BEGIN EXCERPT

Riding the wetland wave: Can ducks locate macroinvertebrate resources across the breeding season?

Abstract

Food availability varies considerably over space and time in wetland systems, and consumers must be able to track those changes during energetically-demanding points in the life cycle like breeding. Resource tracking has been studied frequently among herbivores, but receives less attention among consumers of macroinvertebrates. We evaluated the change in resource availability across habitat types and time and the simultaneous density of waterfowl consumers throughout their breeding season in a high-elevation, flood-irrigated system. We also assessed whether the macroinvertebrate resource density better predicted waterfowl density across habitats, compared to consistency (i.e., temporal evenness) of the invertebrate resource or taxonomic richness. Resource density varied marginally across wetland types but was highest in basin wetlands (i.e., ponds) and peaked early in the breeding season, whereas it remained relatively low and stable in other wetland habitats. Breeding duck density was positively related to resource density, more so than temporal resource stability, for all species. Resource density was negatively related to duckling density, however. These results have the potential to not only elucidate mechanisms of habitat selection among breeding ducks in flood-irrigated landscapes but also suggest there is not a consequential trade-off to selecting wetland sites based on energy density versus temporal resource stability and that good-quality wetland sites provide both.

END EXCERPT

* [EXERCISE PROMPT] Could you continue the abstract on breeding ducks and macroinvertebrate resources in wetlands, picking up after its last sentence? The lines that come next have no connection to the study abstract on breeding ducks.

BEGIN DATA SHOWN

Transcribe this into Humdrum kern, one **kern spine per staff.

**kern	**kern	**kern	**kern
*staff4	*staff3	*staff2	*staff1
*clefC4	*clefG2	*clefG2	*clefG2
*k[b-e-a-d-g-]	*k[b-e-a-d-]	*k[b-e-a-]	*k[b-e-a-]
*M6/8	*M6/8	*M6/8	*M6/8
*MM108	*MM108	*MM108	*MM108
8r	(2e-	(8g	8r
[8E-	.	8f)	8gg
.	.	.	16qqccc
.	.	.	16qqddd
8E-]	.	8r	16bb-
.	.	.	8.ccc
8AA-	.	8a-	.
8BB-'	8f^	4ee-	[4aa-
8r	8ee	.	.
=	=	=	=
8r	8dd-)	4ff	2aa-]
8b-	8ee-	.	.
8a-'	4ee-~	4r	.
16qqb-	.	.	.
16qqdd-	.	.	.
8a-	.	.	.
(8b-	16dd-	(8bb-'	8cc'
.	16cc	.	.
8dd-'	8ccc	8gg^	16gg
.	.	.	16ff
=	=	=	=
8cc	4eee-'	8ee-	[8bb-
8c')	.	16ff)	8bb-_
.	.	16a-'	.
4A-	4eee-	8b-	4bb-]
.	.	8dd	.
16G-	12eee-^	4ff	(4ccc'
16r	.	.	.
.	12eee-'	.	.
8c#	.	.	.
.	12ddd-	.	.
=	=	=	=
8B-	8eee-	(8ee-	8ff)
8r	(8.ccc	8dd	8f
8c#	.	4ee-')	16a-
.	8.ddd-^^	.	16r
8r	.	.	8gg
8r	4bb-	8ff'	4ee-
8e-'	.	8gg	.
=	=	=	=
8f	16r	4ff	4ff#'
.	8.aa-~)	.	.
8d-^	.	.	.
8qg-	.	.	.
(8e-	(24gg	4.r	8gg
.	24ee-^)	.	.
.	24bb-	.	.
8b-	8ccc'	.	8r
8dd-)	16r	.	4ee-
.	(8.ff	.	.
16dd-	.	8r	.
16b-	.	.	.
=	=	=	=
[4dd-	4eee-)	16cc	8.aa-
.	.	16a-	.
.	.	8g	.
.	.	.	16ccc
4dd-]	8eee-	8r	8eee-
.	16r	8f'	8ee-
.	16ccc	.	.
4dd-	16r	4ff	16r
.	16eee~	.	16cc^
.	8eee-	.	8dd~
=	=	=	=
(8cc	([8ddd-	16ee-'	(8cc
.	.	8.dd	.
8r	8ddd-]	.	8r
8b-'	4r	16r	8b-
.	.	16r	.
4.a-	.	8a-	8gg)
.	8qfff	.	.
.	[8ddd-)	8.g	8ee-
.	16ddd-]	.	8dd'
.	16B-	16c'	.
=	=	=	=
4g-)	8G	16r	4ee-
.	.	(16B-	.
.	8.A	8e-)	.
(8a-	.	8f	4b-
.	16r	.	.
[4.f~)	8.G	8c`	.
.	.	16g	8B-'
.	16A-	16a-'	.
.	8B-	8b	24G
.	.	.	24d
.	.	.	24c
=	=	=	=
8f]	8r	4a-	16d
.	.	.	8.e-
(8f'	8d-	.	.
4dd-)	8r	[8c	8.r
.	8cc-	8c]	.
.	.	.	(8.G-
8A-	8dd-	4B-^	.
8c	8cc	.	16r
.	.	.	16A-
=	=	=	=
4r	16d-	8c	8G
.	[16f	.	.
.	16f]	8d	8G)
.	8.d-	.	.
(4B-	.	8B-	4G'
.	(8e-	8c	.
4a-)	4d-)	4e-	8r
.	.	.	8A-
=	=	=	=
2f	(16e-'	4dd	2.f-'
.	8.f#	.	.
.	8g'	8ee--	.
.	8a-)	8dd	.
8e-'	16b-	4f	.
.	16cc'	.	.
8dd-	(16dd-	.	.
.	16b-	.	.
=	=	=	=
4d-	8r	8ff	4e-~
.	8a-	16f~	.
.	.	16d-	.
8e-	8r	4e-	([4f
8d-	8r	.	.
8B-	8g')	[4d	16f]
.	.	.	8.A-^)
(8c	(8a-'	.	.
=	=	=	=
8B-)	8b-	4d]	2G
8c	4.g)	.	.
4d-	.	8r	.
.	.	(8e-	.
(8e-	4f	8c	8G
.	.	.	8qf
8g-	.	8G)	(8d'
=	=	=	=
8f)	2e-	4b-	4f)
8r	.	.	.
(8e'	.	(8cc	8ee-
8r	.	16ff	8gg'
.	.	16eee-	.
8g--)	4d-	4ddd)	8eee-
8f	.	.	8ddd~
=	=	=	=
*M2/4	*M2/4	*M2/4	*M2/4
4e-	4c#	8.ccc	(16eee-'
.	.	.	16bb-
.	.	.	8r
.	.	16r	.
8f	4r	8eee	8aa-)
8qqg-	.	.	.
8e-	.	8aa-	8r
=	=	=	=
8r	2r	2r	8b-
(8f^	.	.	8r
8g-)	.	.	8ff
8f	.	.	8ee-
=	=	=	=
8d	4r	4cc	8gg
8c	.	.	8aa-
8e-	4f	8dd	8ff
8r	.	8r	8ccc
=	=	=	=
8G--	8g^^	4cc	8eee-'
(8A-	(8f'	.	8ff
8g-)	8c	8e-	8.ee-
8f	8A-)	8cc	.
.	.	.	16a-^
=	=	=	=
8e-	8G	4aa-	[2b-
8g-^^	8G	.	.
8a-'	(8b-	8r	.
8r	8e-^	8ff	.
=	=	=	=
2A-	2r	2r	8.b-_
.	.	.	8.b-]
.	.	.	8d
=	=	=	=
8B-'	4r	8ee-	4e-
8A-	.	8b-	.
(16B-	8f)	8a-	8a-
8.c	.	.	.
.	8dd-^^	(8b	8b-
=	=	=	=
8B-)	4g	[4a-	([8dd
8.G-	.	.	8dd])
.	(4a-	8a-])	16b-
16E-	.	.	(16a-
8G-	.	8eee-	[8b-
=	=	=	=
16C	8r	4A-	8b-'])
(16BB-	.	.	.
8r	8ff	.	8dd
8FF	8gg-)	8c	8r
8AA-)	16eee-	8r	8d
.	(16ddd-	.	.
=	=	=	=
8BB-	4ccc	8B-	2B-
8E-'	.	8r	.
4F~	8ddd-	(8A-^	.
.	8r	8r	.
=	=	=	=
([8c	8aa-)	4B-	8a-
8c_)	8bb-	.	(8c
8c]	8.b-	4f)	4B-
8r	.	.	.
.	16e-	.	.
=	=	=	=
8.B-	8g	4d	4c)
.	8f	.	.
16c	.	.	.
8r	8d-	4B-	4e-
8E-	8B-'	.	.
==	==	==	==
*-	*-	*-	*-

END DATA SHOWN

* [EXERCISE OUTPUT]
Keywords: aquatic macroinvertebrates; drought; resource tracking; waterfowl; wetlands.

FIGURE 1

Map of wetlands and sampling locations across the study area in North Park, Colorado, USA from 2020 to 2021. We selected plots from four wetland types (basin wetland, riparian, irrigation ditch, and flooded hay meadow) on each of three properties to which we had access in addition to three public reservoirs in 2020 and 2021. The dashed line is the Wyoming‐Colorado border. We selected three random wetlands of each type on each of the three properties, and three random sampling points within each selected wetland with the exception of reservoirs. We randomly selected two 200‐m sections of shoreline in each reservoir and three random points within those “plots” to sample. The panel on the right shows an example of four different wetlands sampled on one of the properties. From bottom left to top right, the sampled points are in a flooded hay meadow, riparian wetland, basin wetland, and irrigation ditch. The three additional sampling points in the flooded hay meadow indicate that we moved those points in the second sampling year (2021) because the original locations were not flooded, which we accounted for in the analysis by treating them as different points nested in the same site.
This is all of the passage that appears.